Instructions for the task ▸ Reproduce the lines below exactly. Skip images.

Material supplied ▸
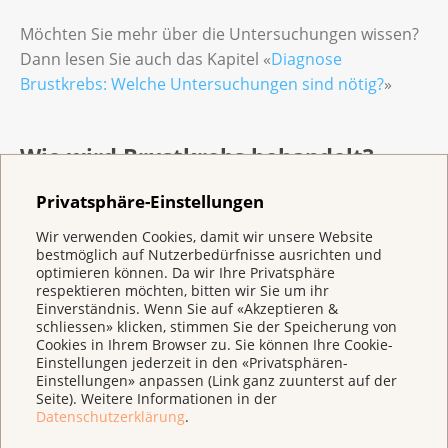
Möchten Sie mehr über die Untersuchungen wissen?
Dann lesen Sie auch das Kapitel «
Diagnose
Brustkrebs: Welche Untersuchungen sind nötig?
»
Wie wird Brustkrebs behandelt?
Bei Brustkrebs kommen mehrere Behandlungen
Privatsphäre-Einstellungen
infrage. Bei einer Operation entfernen Ärzte den
Wir verwenden Cookies, damit wir unsere Website
Tumor. Während der Strahlentherapie werden
bestmöglich auf Nutzerbedürfnisse ausrichten und
Strahlen auf den Tumor gerichtet, was die Krebszellen
optimieren können. Da wir Ihre Privatsphäre
zerstört. Medikamente bekämpfen die Krebszellen im
respektieren möchten, bitten wir Sie um ihr
Einverständnis. Wenn Sie auf «Akzeptieren &
ganzen Körper. Dazu gehören:
schliessen» klicken, stimmen Sie der Speicherung von
Chemotherapie
,
antihormonelle
Cookies in Ihrem Browser zu. Sie können Ihre Cookie-
Einstellungen jederzeit in den «Privatsphären-
Therapie
,
zielgerichtete
Einstellungen» anpassen (Link ganz zuunterst auf der
Therapie
und
Immuntherapie
.
Seite). Weitere Informationen in der
Datenschutzerklärung
.
Die unterschiedlichen Behandlungen werden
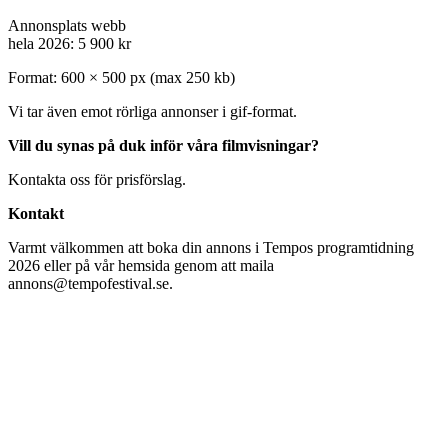
Annonsplats webb
hela 2026: 5 900 kr
Format: 600 × 500 px (max 250 kb)
Vi tar även emot rörliga annonser i gif-format.
Vill du synas på duk inför våra filmvisningar?
Kontakta oss för prisförslag.
Kontakt
Varmt välkommen att boka din annons i Tempos programtidning
2026 eller på vår hemsida genom att maila
annons@tempofestival.se.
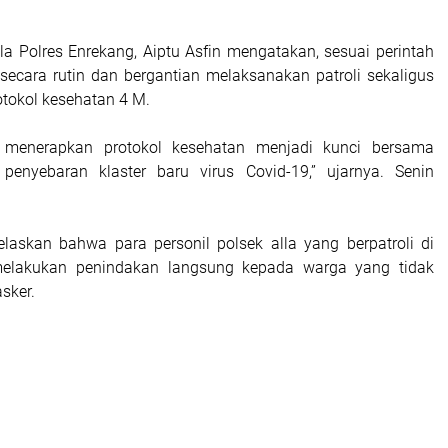
la Polres Enrekang, Aiptu Asfin mengatakan, sesuai perintah
secara rutin dan bergantian melaksanakan patroli sekaligus
tokol kesehatan 4 M.
n menerapkan protokol kesehatan menjadi kunci bersama
penyebaran klaster baru virus Covid-19,” ujarnya. Senin
elaskan bahwa para personil polsek alla yang berpatroli di
elakukan penindakan langsung kepada warga yang tidak
sker.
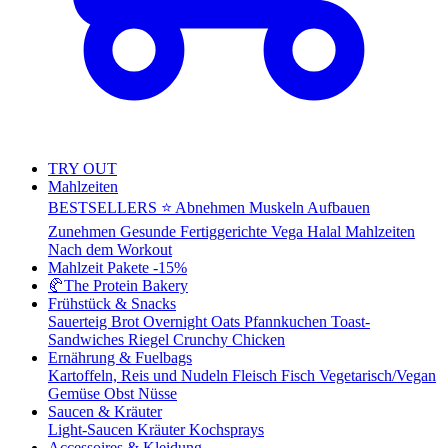
TRY OUT
Mahlzeiten
BESTSELLERS ⭐
Abnehmen
Muskeln Aufbauen
Zunehmen
Gesunde Fertiggerichte
Vega
Halal Mahlzeiten
Nach dem Workout
Mahlzeit Pakete
-15%
🥐
The Protein Bakery
Frühstück & Snacks
Sauerteig Brot
Overnight Oats
Pfannkuchen
Toast-
Sandwiches
Riegel
Crunchy Chicken
Ernährung & Fuelbags
Kartoffeln, Reis und Nudeln
Fleisch
Fisch
Vegetarisch/Vegan
Gemüse
Obst
Nüsse
Saucen & Kräuter
Light-Saucen
Kräuter
Kochsprays
Accessoires & Kleidung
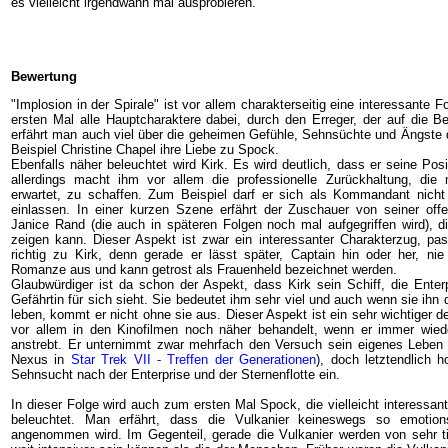
es vielleicht irgendwann mal ausprobieren.
Bewertung
"Implosion in der Spirale" ist vor allem charakterseitig eine interessante 
ersten Mal alle Hauptcharaktere dabei, durch den Erreger, der auf die Be
erfährt man auch viel über die geheimen Gefühle, Sehnsüchte und Ängste 
Beispiel Christine Chapel ihre Liebe zu Spock.
Ebenfalls näher beleuchtet wird Kirk. Es wird deutlich, dass er seine Pos
allerdings macht ihm vor allem die professionelle Zurückhaltung, di
erwartet, zu schaffen. Zum Beispiel darf er sich als Kommandant nicht
einlassen. In einer kurzen Szene erfährt der Zuschauer von seiner off
Janice Rand (die auch in späteren Folgen noch mal aufgegriffen wird), di
zeigen kann. Dieser Aspekt ist zwar ein interessanter Charakterzug, pass
richtig zu Kirk, denn gerade er lässt später, Captain hin oder her, nie
Romanze aus und kann getrost als Frauenheld bezeichnet werden.
Glaubwürdiger ist da schon der Aspekt, dass Kirk sein Schiff, die Enterp
Gefährtin für sich sieht. Sie bedeutet ihm sehr viel und auch wenn sie ihn 
leben, kommt er nicht ohne sie aus. Dieser Aspekt ist ein sehr wichtiger d
vor allem in den Kinofilmen noch näher behandelt, wenn er immer wi
anstrebt. Er unternimmt zwar mehrfach den Versuch sein eigenes Leben 
Nexus in
Star Trek VII - Treffen der Generationen
), doch letztendlich 
Sehnsucht nach der Enterprise und der Sternenflotte ein.
In dieser Folge wird auch zum ersten Mal Spock, die vielleicht interessant
beleuchtet. Man erfährt, dass die Vulkanier keineswegs so emotion
angenommen wird. Im Gegenteil, gerade die Vulkanier werden von sehr t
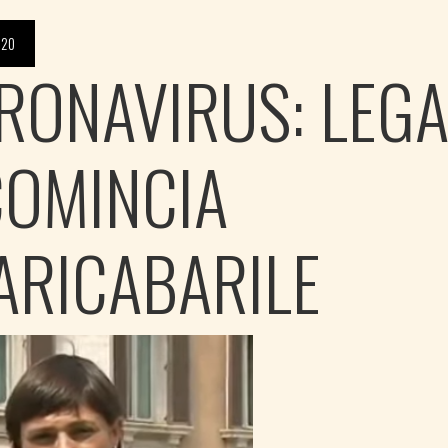
020
RONAVIRUS: LEG
COMINCIA
ARICABARILE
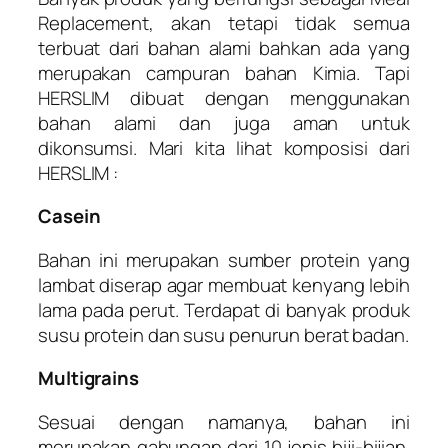
Replacement, akan tetapi tidak semua
terbuat dari bahan alami bahkan ada yang
merupakan campuran bahan Kimia. Tapi
HERSLIM dibuat dengan menggunakan
bahan alami dan juga aman untuk
dikonsumsi. Mari kita lihat komposisi dari
HERSLIM :
Casein
Bahan ini merupakan sumber protein yang
lambat diserap agar membuat kenyang lebih
lama pada perut. Terdapat di banyak produk
susu protein dan susu penurun berat badan.
Multigrains
Sesuai dengan namanya, bahan ini
merupakan gabungan dari 10 jenis biji-bijian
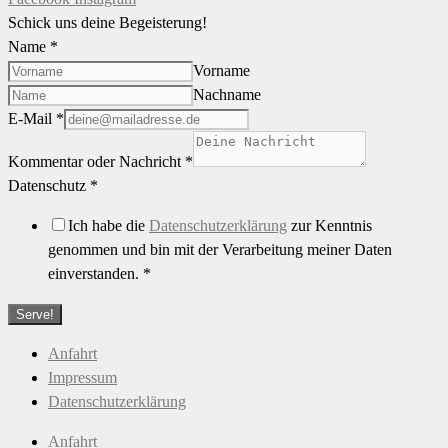
Schick uns deine Begeisterung!
Name
*
Vorname
Nachname
E-Mail
*
Kommentar oder Nachricht
*
Datenschutz
*
Ich habe die
Datenschutzerklärung
zur Kenntnis
genommen und bin mit der Verarbeitung meiner Daten
einverstanden.
*
Serve!
Anfahrt
Impressum
Datenschutzerklärung
Anfahrt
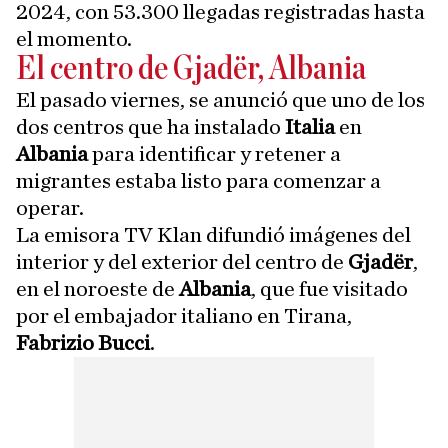
2024, con 53.300 llegadas registradas hasta
el momento.
El centro de Gjadër, Albania
El pasado viernes, se anunció que uno de los
dos centros que ha instalado
Italia
en
Albania
para identificar y retener a
migrantes estaba listo para comenzar a
operar.
La emisora TV Klan difundió imágenes del
interior y del exterior del centro de
Gjadër
,
en el noroeste de
Albania
, que fue visitado
por el embajador italiano en Tirana,
Fabrizio Bucci
.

Response box ▸
Möchten Sie mehr über die Untersuchungen wissen?
Dann lesen Sie auch das Kapitel «
Diagnose
Brustkrebs: Welche Untersuchungen sind nötig?
»
Wie wird Brustkrebs behandelt?
Bei Brustkrebs kommen mehrere Behandlungen
Privatsphäre-Einstellungen
infrage. Bei einer Operation entfernen Ärzte den
Wir verwenden Cookies, damit wir unsere Website
Tumor. Während der Strahlentherapie werden
bestmöglich auf Nutzerbedürfnisse ausrichten und
Strahlen auf den Tumor gerichtet, was die Krebszellen
optimieren können. Da wir Ihre Privatsphäre
zerstört. Medikamente bekämpfen die Krebszellen im
respektieren möchten, bitten wir Sie um ihr
Einverständnis. Wenn Sie auf «Akzeptieren &
ganzen Körper. Dazu gehören:
schliessen» klicken, stimmen Sie der Speicherung von
Chemotherapie
,
antihormonelle
Cookies in Ihrem Browser zu. Sie können Ihre Cookie-
Einstellungen jederzeit in den «Privatsphären-
Therapie
,
zielgerichtete
Einstellungen» anpassen (Link ganz zuunterst auf der
Therapie
und
Immuntherapie
.
Seite). Weitere Informationen in der
Datenschutzerklärung
.
Die unterschiedlichen Behandlungen werden
Annonsplats webb
hela 2026: 5 900 kr
Format: 600 × 500 px (max 250 kb)
Vi tar även emot rörliga annonser i gif-format.
Vill du synas på duk inför våra filmvisningar?
Kontakta oss för prisförslag.
Kontakt
Varmt välkommen att boka din annons i Tempos programtidning
2026 eller på vår hemsida genom att maila
annons@tempofestival.se.
la Polres Enrekang, Aiptu Asfin mengatakan, sesuai perintah
secara rutin dan bergantian melaksanakan patroli sekaligus
tokol kesehatan 4 M.
n menerapkan protokol kesehatan menjadi kunci bersama
penyebaran klaster baru virus Covid-19,” ujarnya. Senin
elaskan bahwa para personil polsek alla yang berpatroli di
elakukan penindakan langsung kepada warga yang tidak
sker.
TRY OUT
Mahlzeiten
BESTSELLERS ⭐
Abnehmen
Muskeln Aufbauen
Zunehmen
Gesunde Fertiggerichte
Vega
Halal Mahlzeiten
Nach dem Workout
Mahlzeit Pakete
-15%
🥐
The Protein Bakery
Frühstück & Snacks
Sauerteig Brot
Overnight Oats
Pfannkuchen
Toast-
Sandwiches
Riegel
Crunchy Chicken
Ernährung & Fuelbags
Kartoffeln, Reis und Nudeln
Fleisch
Fisch
Vegetarisch/Vegan
Gemüse
Obst
Nüsse
Saucen & Kräuter
Light-Saucen
Kräuter
Kochsprays
Accessoires & Kleidung
es vielleicht irgendwann mal ausprobieren.
Bewertung
"Implosion in der Spirale" ist vor allem charakterseitig eine interessante 
ersten Mal alle Hauptcharaktere dabei, durch den Erreger, der auf die Be
erfährt man auch viel über die geheimen Gefühle, Sehnsüchte und Ängste 
Beispiel Christine Chapel ihre Liebe zu Spock.
Ebenfalls näher beleuchtet wird Kirk. Es wird deutlich, dass er seine Pos
allerdings macht ihm vor allem die professionelle Zurückhaltung, di
erwartet, zu schaffen. Zum Beispiel darf er sich als Kommandant nicht
einlassen. In einer kurzen Szene erfährt der Zuschauer von seiner off
Janice Rand (die auch in späteren Folgen noch mal aufgegriffen wird), di
zeigen kann. Dieser Aspekt ist zwar ein interessanter Charakterzug, pass
richtig zu Kirk, denn gerade er lässt später, Captain hin oder her, nie
Romanze aus und kann getrost als Frauenheld bezeichnet werden.
Glaubwürdiger ist da schon der Aspekt, dass Kirk sein Schiff, die Enterp
Gefährtin für sich sieht. Sie bedeutet ihm sehr viel und auch wenn sie ihn 
leben, kommt er nicht ohne sie aus. Dieser Aspekt ist ein sehr wichtiger d
vor allem in den Kinofilmen noch näher behandelt, wenn er immer wi
anstrebt. Er unternimmt zwar mehrfach den Versuch sein eigenes Leben 
Nexus in
Star Trek VII - Treffen der Generationen
), doch letztendlich 
Sehnsucht nach der Enterprise und der Sternenflotte ein.
In dieser Folge wird auch zum ersten Mal Spock, die vielleicht interessant
beleuchtet. Man erfährt, dass die Vulkanier keineswegs so emotion
angenommen wird. Im Gegenteil, gerade die Vulkanier werden von sehr t
020
RONAVIRUS: LEG
COMINCIA
ARICABARILE
Replacement, akan tetapi tidak semua
terbuat dari bahan alami bahkan ada yang
merupakan campuran bahan Kimia. Tapi
HERSLIM dibuat dengan menggunakan
bahan alami dan juga aman untuk
dikonsumsi. Mari kita lihat komposisi dari
HERSLIM :
Casein
Bahan ini merupakan sumber protein yang
lambat diserap agar membuat kenyang lebih
lama pada perut. Terdapat di banyak produk
susu protein dan susu penurun berat badan.
Multigrains
Sesuai dengan namanya, bahan ini
merupakan gabungan dari 10 jenis biji-bijian
Schick uns deine Begeisterung!
Name
*
Vorname
Nachname
E-Mail
*
Kommentar oder Nachricht
*
Datenschutz
*
Ich habe die
Datenschutzerklärung
zur Kenntnis
genommen und bin mit der Verarbeitung meiner Daten
einverstanden.
*
Serve!
Anfahrt
Impressum
Datenschutzerklärung
Anfahrt
2024, con 53.300 llegadas registradas hasta
el momento.
El centro de Gjadër, Albania
El pasado viernes, se anunció que uno de los
dos centros que ha instalado
Italia
en
Albania
para identificar y retener a
migrantes estaba listo para comenzar a
operar.
La emisora TV Klan difundió imágenes del
interior y del exterior del centro de
Gjadër
,
en el noroeste de
Albania
, que fue visitado
por el embajador italiano en Tirana,
Fabrizio Bucci
.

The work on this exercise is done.